Hypocritical international aid system fails world’s poorest
International aid agencies today rounded on the world’s wealthiest nations for failing to reform an aid system they described as 'uncoordinated, self-serving and hypocritical'.
As international development ministers prepare to meet in Paris to try to improve the quality of their aid, a joint report from ActionAid and Oxfam says just one fifth of aid actually goes to the poorest countries. And only half of this is spent on basic services, such as education and health, where aid can make a decisive difference in ending poverty.
ActionAid policy officer Patrick Watt said: “Our report tells a sorry tale of muddle and hypocrisy, dithering and stalling, with the world’s poor cast unwittingly in the role of fall guys. If ministers in Paris fail to take the steps needed to make aid more effective, the UN’s anti-poverty targets may end up as museum pieces in the Louvre.”

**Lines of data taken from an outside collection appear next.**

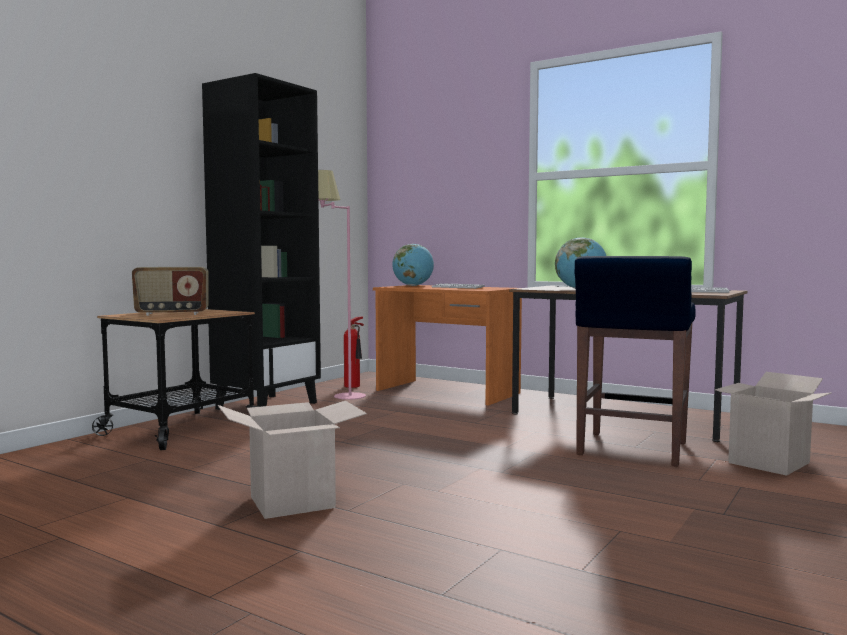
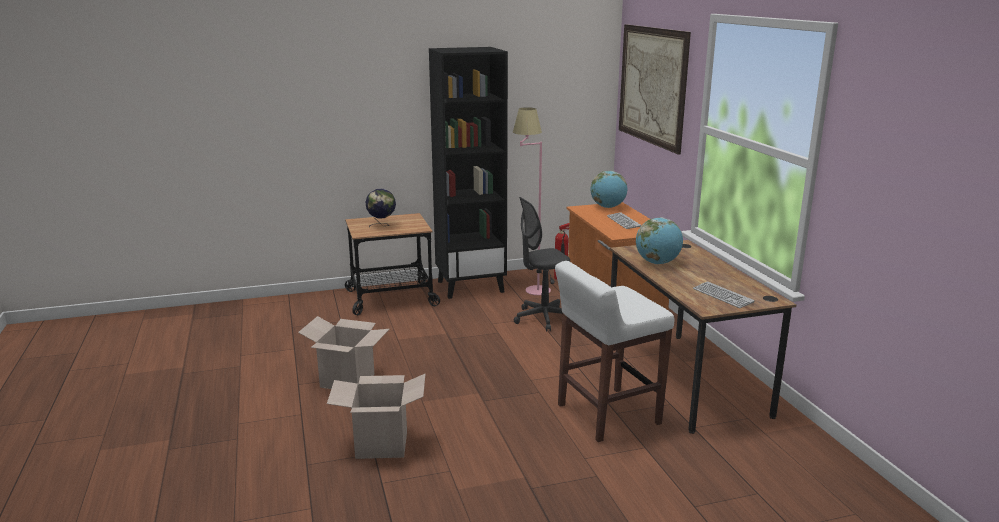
camera: 40 degrees right, 15 degrees up
(172, 314) = (382, 225): radio -> globe
(404, 410) = (543, 318): none -> grey office chair
(435, 156) = (652, 85): none -> picture
(631, 449) = (606, 415): blue stool -> white stool
(768, 463) = (673, 467): cardboard box -> cardboard box (381, 445)

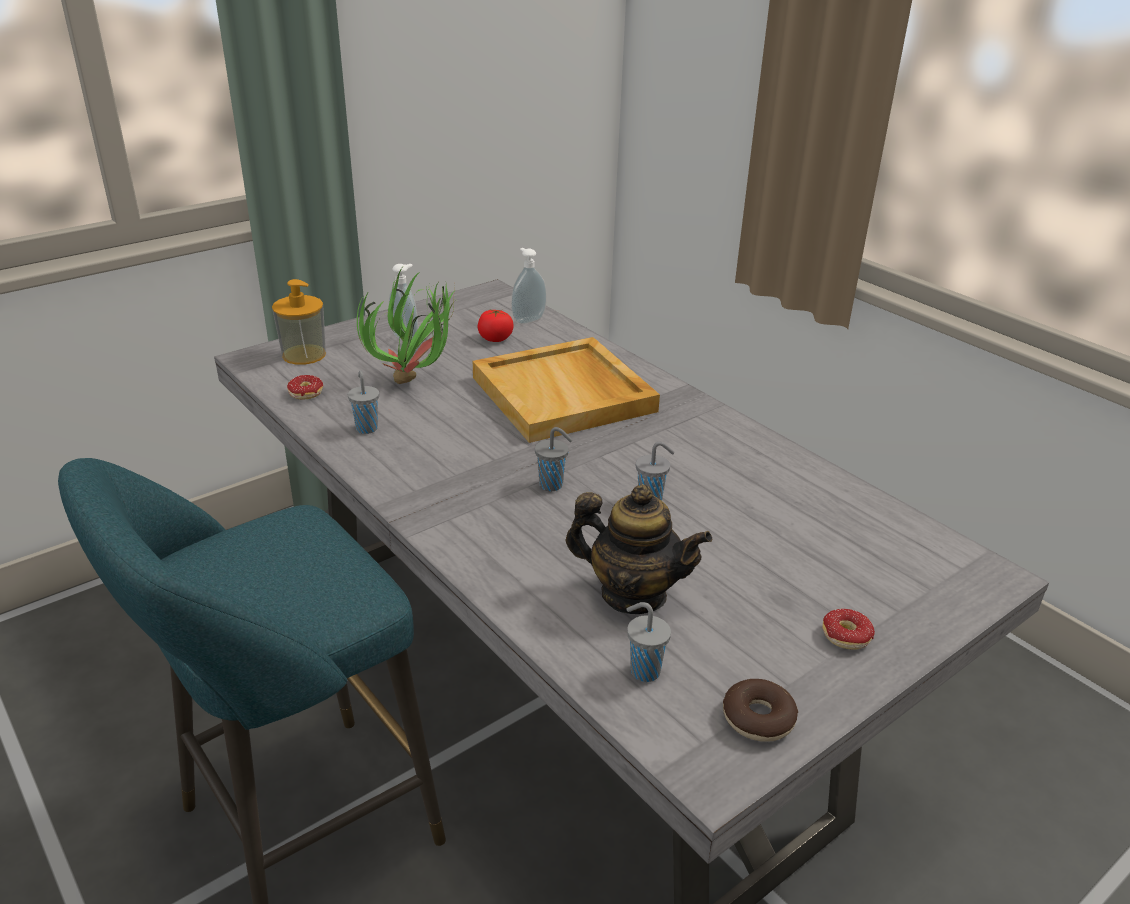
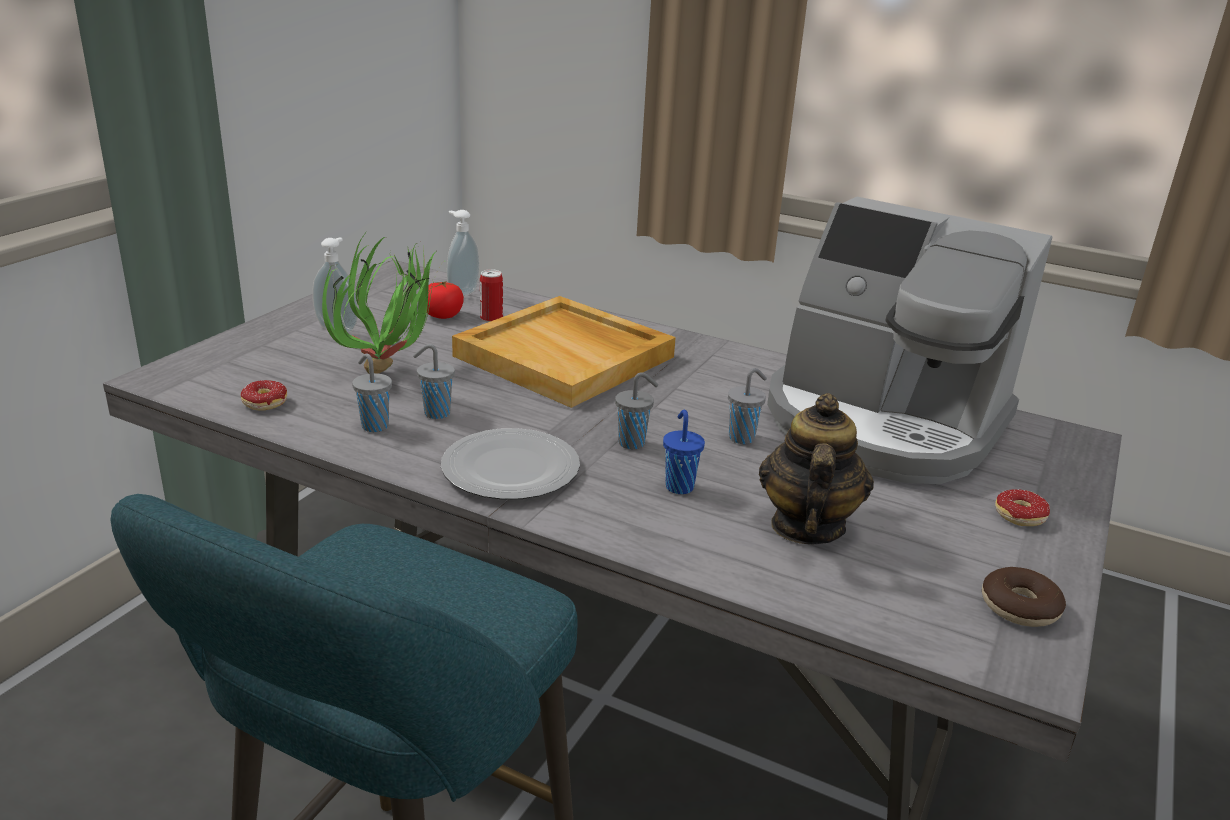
camera: 25 degrees left, 5 degrees down
(304, 354) = (226, 363): soap dispenser -> none
(436, 487) = (511, 470): none -> plate
(532, 348) = (491, 318): none -> can
(556, 532) = (679, 486): none -> blue cup
(633, 594) = (806, 526): teapot -> teapot turned 75 degrees counterclockwise
(643, 671) = (882, 594): grey cup -> grey cup (435, 413)
(796, 516) = (883, 424): none -> coffee machine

Oxfam policy adviser Max Lawson said: “You hear a lot of talk about the need for ‘good governance’ and ‘accountability’ in developing countries. It is time rich countries applied the same strict standards to themselves. There is now wide agreement that aid needs to be urgently increased. But we also need to know that every extra dollar is being spent effectively on fighting poverty.”
The new report singles out the United States and Japan for special criticism. It says failure to reform the international aid system will undermine hopes of reaching the Millennium Development Goals, the targets aimed at halving global poverty by 2015.
The agencies accuse rich countries of:
- using aid to reward strategic allies and pet projects at the expense of the neediest countries
- 'tying' aid so developing countries are forced to spend it on overpriced goods and services from the donor country, reducing its value for money. Forty per cent of international aid is still tied in this way
- perpetuating a bewildering and byzantine aid system in which a plethora of at least 80 official agencies impose their own projects, procedures, conditions, and often competing objectives on poor countries. In 2002-2003 the Tanzanian government hosted 275 donor missions.
The OECD discussion in Paris on Wednesday week is the only meeting all year wholly devoted to the quality of international aid. ActionAid and Oxfam are calling on donors to submit to monitoring of their aid by the OECD using a new set of quality benchmarks, backed up by an annual public review.